Поставленная задача 1 >> Перепишите слово в слово строки листинга с самого его начала по строку с «Identify the document» включительно. Изображения в ответ не включайте.

Отрывок текста >>
● ● ● ● ● ● ●

Так вот, умом все понимая, я, в очередной раз собираясь в Японию, тем не менее наивно надеялся, что меня как артиста, уже работавшего в Японии, теперешнее к нам пренебрежение коснется в меньшей степени. Я как-никак помнил времена, когда на самолетах мы в Японию еще не летали, а плыли (шли, как говорят моряки) от Владивостока, — и после окончания гастролей нас необычайно трогательно провожали: вслед за нашим пароходиком отчаливали небольшие японские суда и шлюпки и какое-то время сопровождали нас…
В свой приезд девяносто пятого года я подрядился работать в Японии шесть месяцев, а заплатить нам попытались[1] за восемнадцать дней. Однако уже в самом начале, еще и не подозревая о возможности такого печального финансового итога, все скисли, увидев условия, в которых предстояло нам здесь жить.
В «люксе» поселили только меня. А всех остальных — в подвале, перегороженном фанерой на клетушки, куда вселяли по три-четыре человека. Без удобств. Телевизоры и холодильники приносили с помойки — у японцев принято выбрасывать действующую, но устаревшую технику. Кормились из милости поваров тем, что оставалось от постояльцев, живших по-человечески. Ломали, не скрою, автоматы с пивом. Денег Хонма-сан не платил не только нам. И бывало, что раздобывшие пива куражились — предлагали серьезному классическому квартету сыграть для них, допустим, фугу Баха: «Угостим за это!»

● ● ● ● ● ● ●

Поставленная задача 2 >> На сколько месяцев, согласно отрывку, автор подрядился работать в Японии в приезд девяносто пятого года?

Материал упражнения >>
● ● ● ● ● ● ●

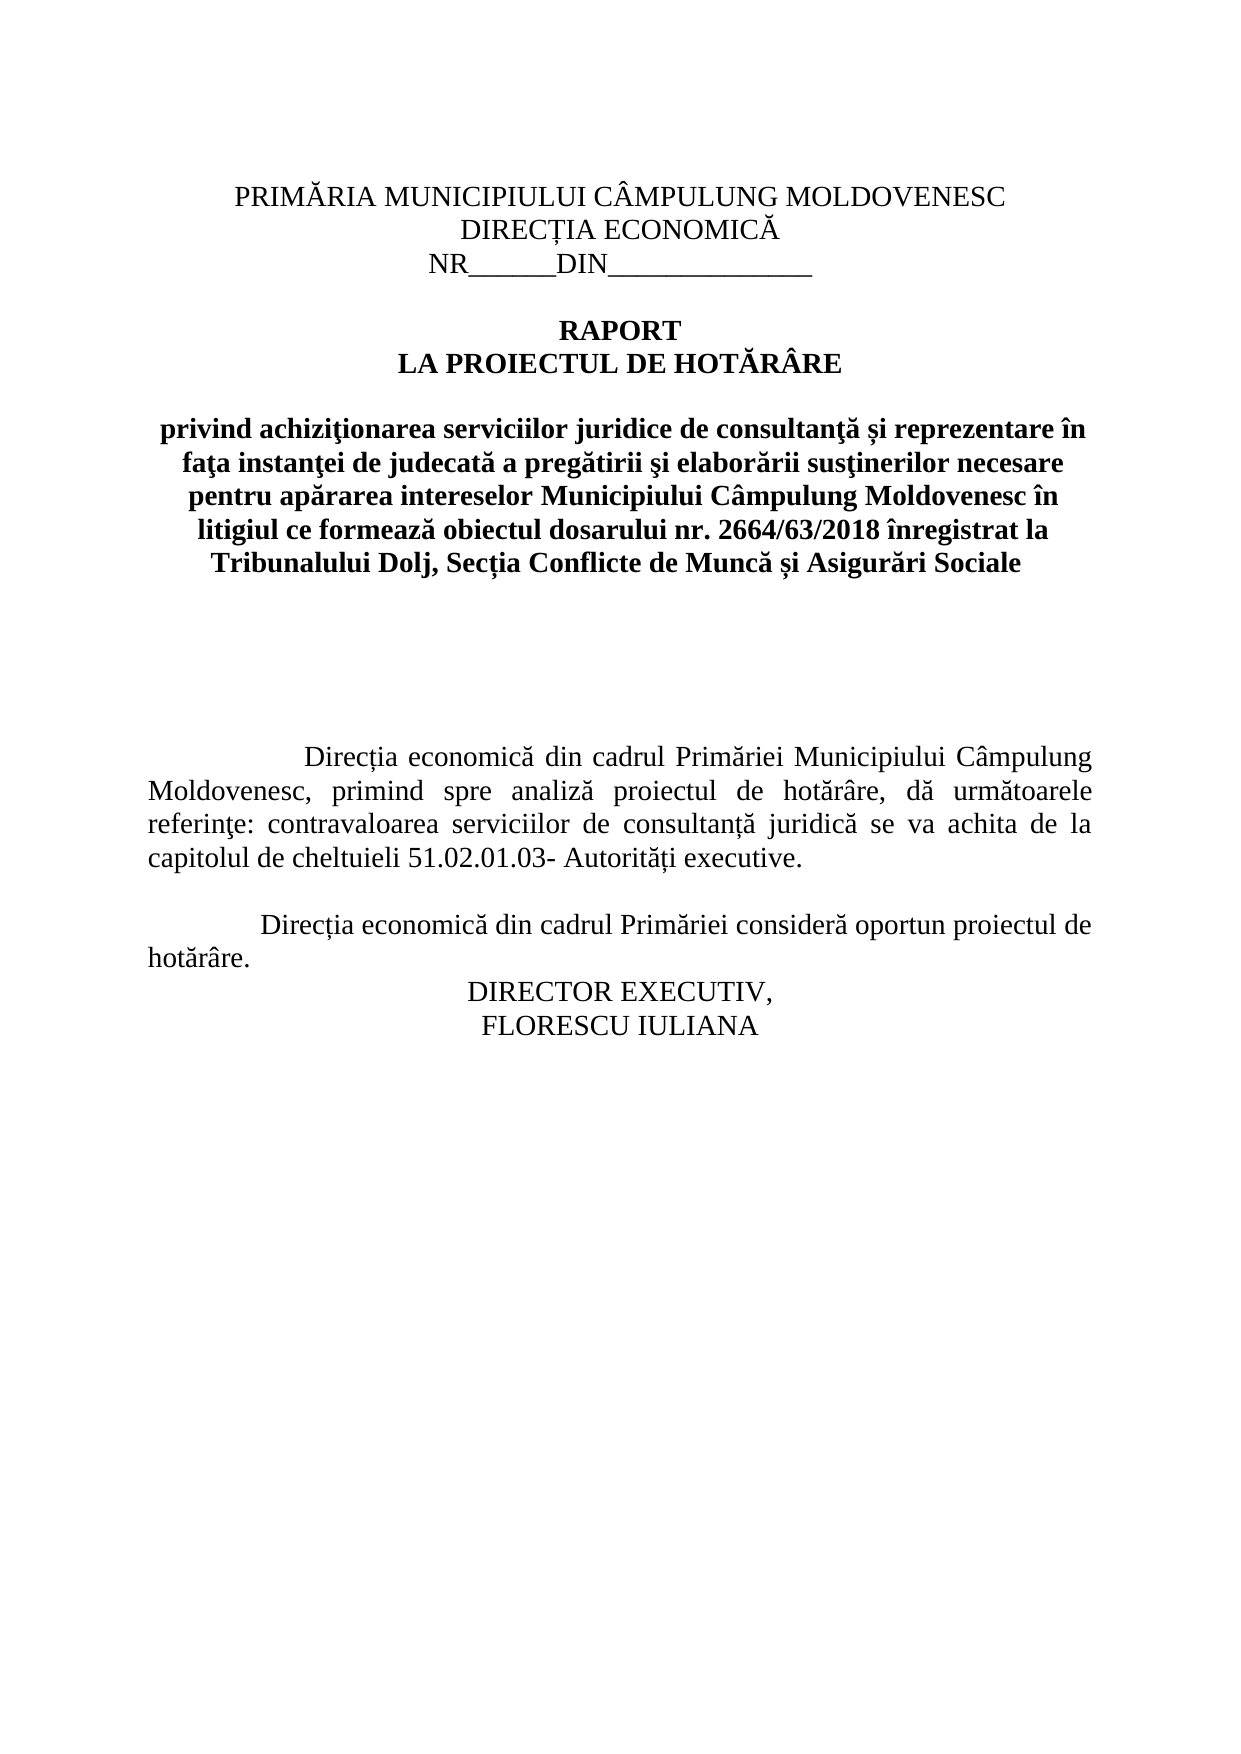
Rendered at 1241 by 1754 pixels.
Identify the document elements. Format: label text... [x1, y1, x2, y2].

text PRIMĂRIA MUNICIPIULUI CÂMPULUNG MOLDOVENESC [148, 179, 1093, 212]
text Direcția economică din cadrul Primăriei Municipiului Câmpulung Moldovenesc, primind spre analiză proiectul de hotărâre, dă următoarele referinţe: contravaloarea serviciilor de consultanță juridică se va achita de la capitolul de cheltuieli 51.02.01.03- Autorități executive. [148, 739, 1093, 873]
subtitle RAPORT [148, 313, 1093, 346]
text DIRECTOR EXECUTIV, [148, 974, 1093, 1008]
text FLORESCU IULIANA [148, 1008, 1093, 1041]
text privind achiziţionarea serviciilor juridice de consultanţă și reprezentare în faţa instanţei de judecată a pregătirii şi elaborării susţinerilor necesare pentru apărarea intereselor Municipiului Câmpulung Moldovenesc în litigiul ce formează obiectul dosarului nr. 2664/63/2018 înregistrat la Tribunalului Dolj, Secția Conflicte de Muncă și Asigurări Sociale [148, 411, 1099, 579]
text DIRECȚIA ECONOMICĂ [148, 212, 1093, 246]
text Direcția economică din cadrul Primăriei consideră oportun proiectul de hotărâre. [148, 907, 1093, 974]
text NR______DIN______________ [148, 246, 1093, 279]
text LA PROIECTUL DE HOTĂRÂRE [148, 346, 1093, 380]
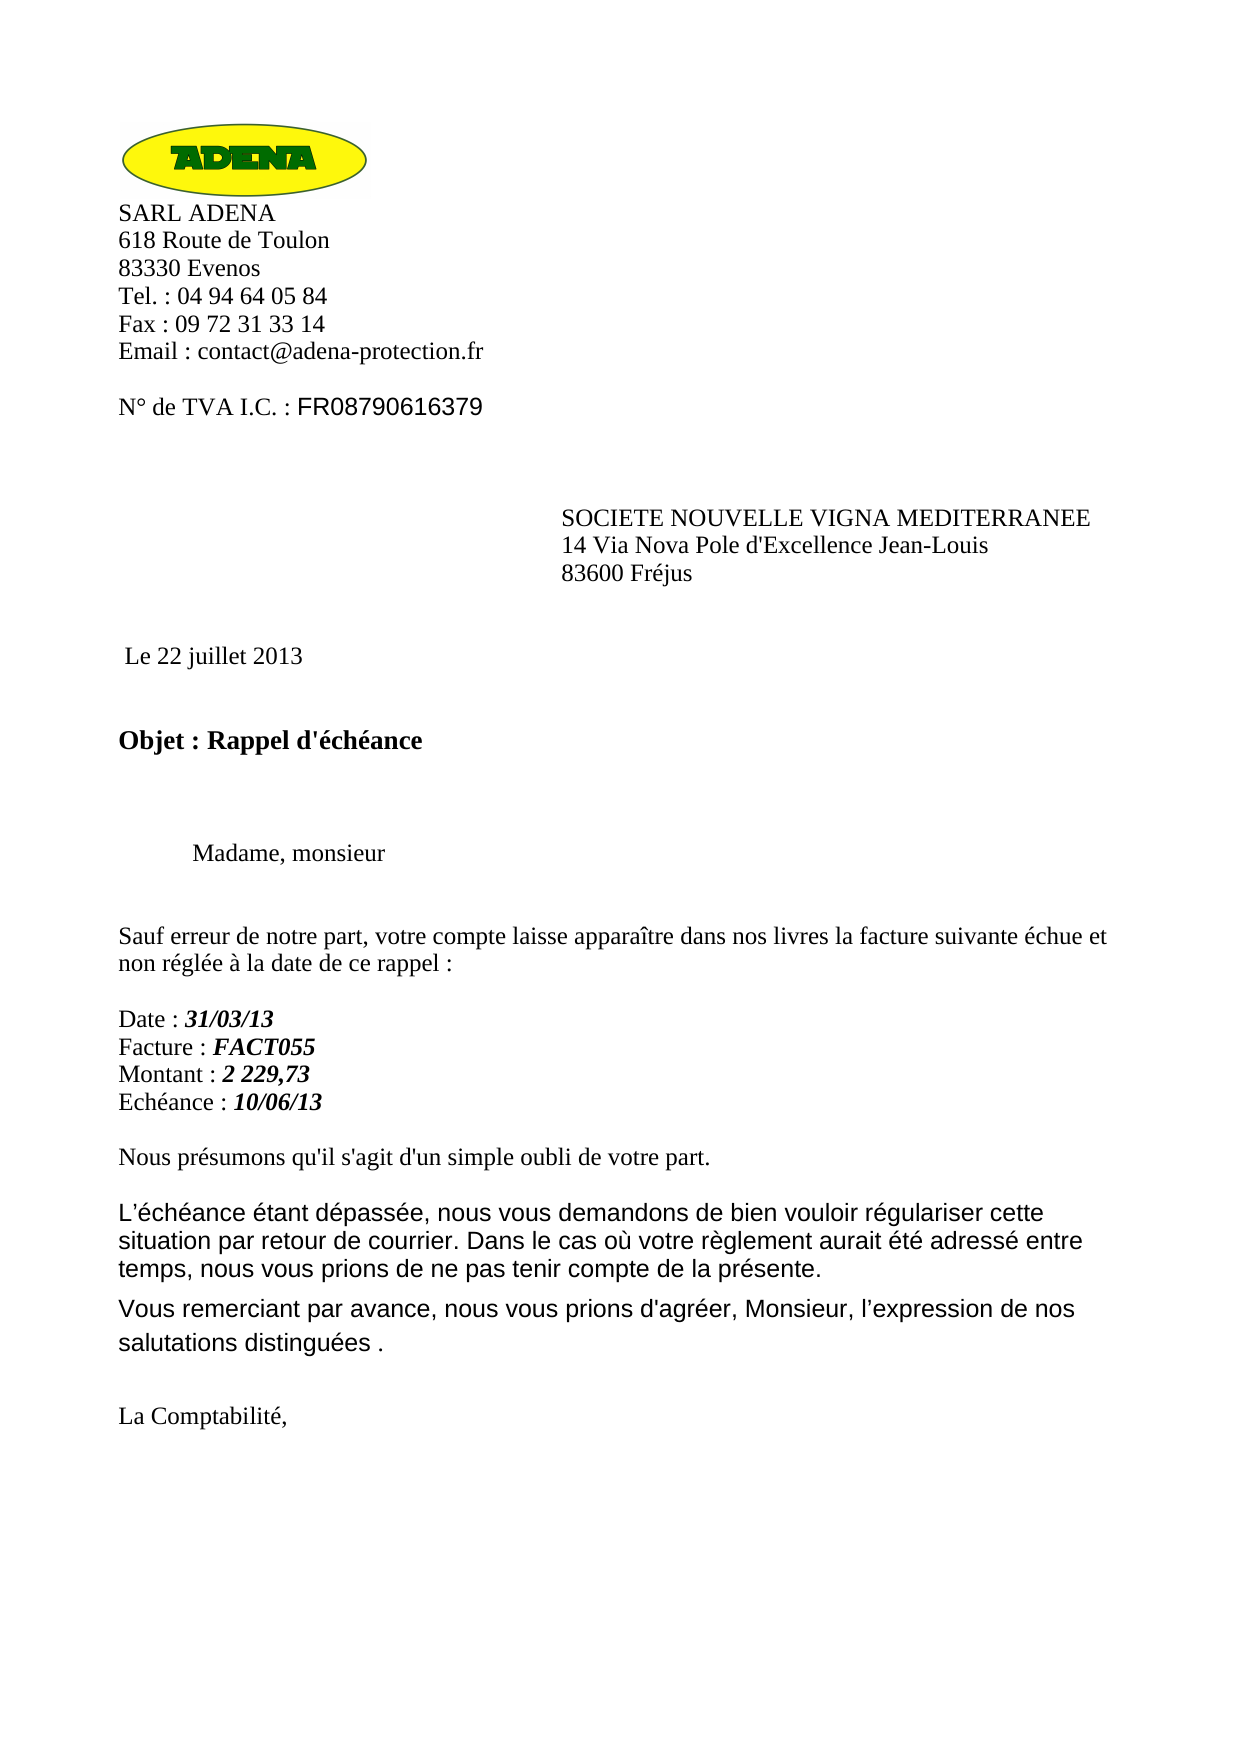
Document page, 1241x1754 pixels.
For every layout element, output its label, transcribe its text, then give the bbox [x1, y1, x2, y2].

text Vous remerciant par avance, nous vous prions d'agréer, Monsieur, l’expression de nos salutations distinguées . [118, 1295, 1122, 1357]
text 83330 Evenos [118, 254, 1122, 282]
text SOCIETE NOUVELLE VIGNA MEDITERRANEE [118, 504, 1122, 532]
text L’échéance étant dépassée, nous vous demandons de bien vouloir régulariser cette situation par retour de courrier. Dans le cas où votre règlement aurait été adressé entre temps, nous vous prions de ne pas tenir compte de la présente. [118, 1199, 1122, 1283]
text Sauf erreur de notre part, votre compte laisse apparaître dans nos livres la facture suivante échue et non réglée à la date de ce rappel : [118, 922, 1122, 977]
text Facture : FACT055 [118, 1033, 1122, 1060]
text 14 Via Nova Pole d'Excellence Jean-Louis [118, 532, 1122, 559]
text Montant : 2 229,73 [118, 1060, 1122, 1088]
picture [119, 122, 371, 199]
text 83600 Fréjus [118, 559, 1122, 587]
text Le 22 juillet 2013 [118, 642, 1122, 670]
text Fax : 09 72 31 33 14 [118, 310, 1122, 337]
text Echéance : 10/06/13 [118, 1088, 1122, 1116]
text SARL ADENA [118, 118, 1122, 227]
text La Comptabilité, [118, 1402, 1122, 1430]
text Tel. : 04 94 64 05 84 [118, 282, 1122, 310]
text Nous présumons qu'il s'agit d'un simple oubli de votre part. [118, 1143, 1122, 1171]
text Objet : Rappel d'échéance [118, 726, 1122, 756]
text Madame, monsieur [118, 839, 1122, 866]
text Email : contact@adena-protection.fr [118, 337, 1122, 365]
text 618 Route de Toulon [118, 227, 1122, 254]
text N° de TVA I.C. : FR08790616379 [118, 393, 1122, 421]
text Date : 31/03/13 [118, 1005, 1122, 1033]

● ● ● ● ● ● ●

Результат упражнения 1 >>
Rendered at 1241 by 1754 pixels.
Identify the document elements. Format: label text... [x1, y1, x2, y2].

Результат упражнения 2 >> На шесть месяцев.